ASSIGNED TASK A:
Answer these three questions from the article on the 7th District debate, one answer per line, marked (i), (ii) and (iii):
(i) By how many votes did Bourdeaux lose to Woodall in 2018?
(ii) What does McCormick do for a living?
(iii) Which organization hosted the debate?
ASSIGNED TASK B:
Please list every person the article on the 7th District debate mentions by name.
ASSIGNED TASK C:
Resume the article on the 7th District debate after its final paragraph.

PAGE EXTRACT:
###
Bipartisanship a no-show at Gwinnett Chamber 7th District debate
Carolyn Bourdeaux, the Democratic candidate who two years ago narrowly lost her bid to oust Republican U.S. Rep. Rob Woodall, faced GOP candidate Rich McCormick for the first time in a debate Wednesday.
The race for Georgia’s 7th Congressional District is one of the most competitive in the country. The Gwinnett Chamber of Commerce hosted the virtual debate Wednesday evening and its leader tried without luck to steer the candidates in a bipartisan direction.
Woodall, who has represented the north Atlanta district since 2011, didn’t run for reelection this year. McCormick, who is an emergency room doctor and a Suwanee resident, easily emerged as the party’s new nominee in a seven-way GOP contest in June.
Likewise, Bourdeaux – who lost to Woodall by just 419 votes in 2018 – won her party’s nomination without a runoff. The Suwanee resident is a professor of public administration and policy at Georgia State University who spent a few years as the Georgia Senate’s budget director, which was a nonpartisan role.
McCormick is campaigning on promises of small government and a pledge to empower businesses through deregulation, vowing on his website to fight the “radical left” and stop socialism.
“We don’t need the things that have failed in New York and California,” he said, citing “failed leftist policies.” “We need to move back towards what made America successful, which is giving people an opportunity to succeed on their own terms.”
Bourdeaux has put health care at the forefront of her campaign. She backs a public option and has criticized Republicans in Washington for undermining the Affordable Care Act and GOP state leaders for not expanding Medicaid under former President Barack Obama’s signature health care law.
“I got into this race because our elected officials have lost their line of sight to the people of this district, of this state and of this country,” Bourdeaux said. “We need affordable, quality health care. We need to invest in ourselves and education and transportation. We need to renew our democracy, having important conversations about racism, restoring voting rights and making sure we get the special interest money out of our politics.”
###
RECORD EXTRACTS:
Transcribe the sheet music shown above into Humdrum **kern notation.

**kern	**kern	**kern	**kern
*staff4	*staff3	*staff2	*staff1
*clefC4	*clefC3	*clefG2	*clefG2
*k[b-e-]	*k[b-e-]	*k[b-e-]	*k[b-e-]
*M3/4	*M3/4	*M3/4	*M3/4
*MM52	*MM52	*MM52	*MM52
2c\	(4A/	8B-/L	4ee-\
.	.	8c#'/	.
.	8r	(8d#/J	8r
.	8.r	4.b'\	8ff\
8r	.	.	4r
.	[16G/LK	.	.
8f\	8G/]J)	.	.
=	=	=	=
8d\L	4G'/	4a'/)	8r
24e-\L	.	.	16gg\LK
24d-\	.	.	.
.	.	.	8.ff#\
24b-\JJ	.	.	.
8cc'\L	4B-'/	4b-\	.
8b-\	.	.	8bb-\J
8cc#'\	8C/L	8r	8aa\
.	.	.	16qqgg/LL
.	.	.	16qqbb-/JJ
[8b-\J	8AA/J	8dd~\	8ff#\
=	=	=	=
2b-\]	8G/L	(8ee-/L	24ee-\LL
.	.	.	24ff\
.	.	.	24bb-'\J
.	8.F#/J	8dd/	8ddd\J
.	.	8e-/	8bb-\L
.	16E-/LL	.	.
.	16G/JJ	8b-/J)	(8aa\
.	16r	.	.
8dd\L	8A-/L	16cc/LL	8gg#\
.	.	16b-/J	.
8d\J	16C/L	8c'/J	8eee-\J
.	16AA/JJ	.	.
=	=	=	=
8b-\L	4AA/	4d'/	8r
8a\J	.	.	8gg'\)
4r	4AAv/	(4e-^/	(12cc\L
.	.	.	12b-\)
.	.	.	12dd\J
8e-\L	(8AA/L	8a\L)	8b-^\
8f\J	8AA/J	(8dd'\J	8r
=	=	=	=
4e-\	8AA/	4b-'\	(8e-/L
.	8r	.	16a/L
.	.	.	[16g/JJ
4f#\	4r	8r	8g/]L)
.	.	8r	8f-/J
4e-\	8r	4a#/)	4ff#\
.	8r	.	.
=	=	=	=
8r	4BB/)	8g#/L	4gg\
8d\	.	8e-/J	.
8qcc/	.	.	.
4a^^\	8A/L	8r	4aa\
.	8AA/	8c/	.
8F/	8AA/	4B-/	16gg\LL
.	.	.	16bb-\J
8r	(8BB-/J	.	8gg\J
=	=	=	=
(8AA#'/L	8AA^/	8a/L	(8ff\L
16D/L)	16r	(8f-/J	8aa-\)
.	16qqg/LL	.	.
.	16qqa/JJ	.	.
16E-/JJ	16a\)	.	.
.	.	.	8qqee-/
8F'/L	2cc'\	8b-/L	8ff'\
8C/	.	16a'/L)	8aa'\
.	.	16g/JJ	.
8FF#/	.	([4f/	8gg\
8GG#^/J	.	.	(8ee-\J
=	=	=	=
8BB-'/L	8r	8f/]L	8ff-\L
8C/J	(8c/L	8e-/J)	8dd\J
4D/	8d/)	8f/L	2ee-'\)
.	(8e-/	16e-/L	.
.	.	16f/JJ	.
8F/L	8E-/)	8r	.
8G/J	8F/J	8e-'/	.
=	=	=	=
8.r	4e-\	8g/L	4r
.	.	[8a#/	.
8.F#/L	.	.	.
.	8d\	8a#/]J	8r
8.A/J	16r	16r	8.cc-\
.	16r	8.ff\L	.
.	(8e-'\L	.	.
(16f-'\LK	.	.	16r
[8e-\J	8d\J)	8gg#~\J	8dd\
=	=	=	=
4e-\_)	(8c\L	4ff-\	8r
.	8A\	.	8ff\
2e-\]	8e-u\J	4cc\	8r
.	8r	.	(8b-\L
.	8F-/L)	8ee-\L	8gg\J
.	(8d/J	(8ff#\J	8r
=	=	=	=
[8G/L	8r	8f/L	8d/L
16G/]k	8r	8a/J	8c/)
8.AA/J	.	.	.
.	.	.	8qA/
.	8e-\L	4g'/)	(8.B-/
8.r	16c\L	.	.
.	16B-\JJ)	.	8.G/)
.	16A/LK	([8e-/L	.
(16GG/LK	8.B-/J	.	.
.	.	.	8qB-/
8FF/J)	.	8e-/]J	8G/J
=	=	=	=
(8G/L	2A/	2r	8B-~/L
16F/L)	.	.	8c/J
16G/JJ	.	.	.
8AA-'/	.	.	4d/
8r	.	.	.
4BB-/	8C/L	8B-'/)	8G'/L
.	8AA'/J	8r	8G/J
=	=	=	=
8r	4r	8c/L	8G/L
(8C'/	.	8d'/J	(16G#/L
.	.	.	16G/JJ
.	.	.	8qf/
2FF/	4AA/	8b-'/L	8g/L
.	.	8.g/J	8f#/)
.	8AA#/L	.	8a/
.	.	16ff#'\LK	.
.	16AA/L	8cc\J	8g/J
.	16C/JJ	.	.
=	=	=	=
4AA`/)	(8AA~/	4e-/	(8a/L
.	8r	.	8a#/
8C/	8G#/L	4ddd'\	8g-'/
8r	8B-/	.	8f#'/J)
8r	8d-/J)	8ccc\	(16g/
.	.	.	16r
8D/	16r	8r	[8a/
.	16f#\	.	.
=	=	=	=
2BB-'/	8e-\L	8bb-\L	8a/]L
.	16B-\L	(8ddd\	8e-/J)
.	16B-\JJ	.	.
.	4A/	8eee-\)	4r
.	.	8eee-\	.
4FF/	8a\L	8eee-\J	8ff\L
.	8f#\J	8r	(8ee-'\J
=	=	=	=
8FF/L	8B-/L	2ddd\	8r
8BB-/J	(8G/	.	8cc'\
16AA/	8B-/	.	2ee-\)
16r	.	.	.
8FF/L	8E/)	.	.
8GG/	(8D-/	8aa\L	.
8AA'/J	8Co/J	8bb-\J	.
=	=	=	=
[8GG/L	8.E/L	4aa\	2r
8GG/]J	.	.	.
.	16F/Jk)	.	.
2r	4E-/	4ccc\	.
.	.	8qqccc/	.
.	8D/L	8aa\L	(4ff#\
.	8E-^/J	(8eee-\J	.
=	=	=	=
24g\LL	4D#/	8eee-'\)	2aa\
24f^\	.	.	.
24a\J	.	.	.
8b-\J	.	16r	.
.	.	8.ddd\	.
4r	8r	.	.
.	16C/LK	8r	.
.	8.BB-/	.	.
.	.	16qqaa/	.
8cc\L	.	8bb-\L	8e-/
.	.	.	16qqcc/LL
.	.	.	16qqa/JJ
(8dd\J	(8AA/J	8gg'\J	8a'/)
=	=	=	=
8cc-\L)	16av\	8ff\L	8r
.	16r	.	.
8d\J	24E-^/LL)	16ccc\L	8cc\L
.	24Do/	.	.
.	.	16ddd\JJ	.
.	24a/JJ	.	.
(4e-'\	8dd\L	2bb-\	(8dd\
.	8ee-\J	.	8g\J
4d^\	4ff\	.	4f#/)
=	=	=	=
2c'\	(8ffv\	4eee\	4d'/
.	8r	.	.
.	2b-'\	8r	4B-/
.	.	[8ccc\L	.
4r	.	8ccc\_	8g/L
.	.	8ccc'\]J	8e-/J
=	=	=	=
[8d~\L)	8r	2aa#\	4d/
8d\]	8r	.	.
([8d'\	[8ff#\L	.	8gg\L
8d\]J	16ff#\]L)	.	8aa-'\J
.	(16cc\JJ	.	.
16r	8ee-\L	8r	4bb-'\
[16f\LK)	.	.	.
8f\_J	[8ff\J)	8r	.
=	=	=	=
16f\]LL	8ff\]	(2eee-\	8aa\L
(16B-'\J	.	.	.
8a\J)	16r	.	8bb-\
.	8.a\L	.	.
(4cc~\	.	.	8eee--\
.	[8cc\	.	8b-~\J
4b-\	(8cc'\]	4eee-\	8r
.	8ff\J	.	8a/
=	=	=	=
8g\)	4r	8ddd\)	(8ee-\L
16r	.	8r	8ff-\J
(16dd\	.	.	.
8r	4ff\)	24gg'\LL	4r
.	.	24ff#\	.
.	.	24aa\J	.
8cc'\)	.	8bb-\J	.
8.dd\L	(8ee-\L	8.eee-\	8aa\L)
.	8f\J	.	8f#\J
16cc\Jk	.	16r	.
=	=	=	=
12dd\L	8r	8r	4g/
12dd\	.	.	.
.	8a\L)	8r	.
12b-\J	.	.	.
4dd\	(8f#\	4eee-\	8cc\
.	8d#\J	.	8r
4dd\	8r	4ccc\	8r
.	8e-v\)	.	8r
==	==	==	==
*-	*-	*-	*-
###
WRITTEN REPLY A:
(i) 419 votes
(ii) He is an emergency room doctor.
(iii) The Gwinnett Chamber of Commerce

WRITTEN REPLY B:
Carolyn Bourdeaux
Rob Woodall
Rich McCormick
Barack Obama

WRITTEN REPLY C:
Nick Masino, who is the chamber’s president and CEO, interjected at one point to ask the candidates what they will do to foster bipartisanship in Washington in a time of hyper partisan divides.
“I know this has to keep you both up at night because the system is broken and everyone in America knows it,” Masino said.
Masino said the question goes to the heart of what the chamber’s members said they most wanted to hear from the two candidates battling to represent them in a fractured Washington. It was a question he asked twice during the one-hour virtual debate.
Bourdeaux said the challenge is “we have a president who won’t condemn white supremacists.” She also pointed to likely future north Georgia GOP congresswoman, Marjorie Taylor Greene, who has been criticized for anti-Semitic, anti-Muslim, and racially insensitive comments.
McCormick pushed back on Bourdeaux’s comments and leaned on his background as a graduate of the Morehouse School of Medicine, where he noted he served as president of the student body. He also said he helped advocate for bipartisan state legislation addressing surprise medical billing.
“As soon as you make this about a party or a politician, you disenfranchise half of all Americans from the solution that we’re trying to get to,” McCormick said.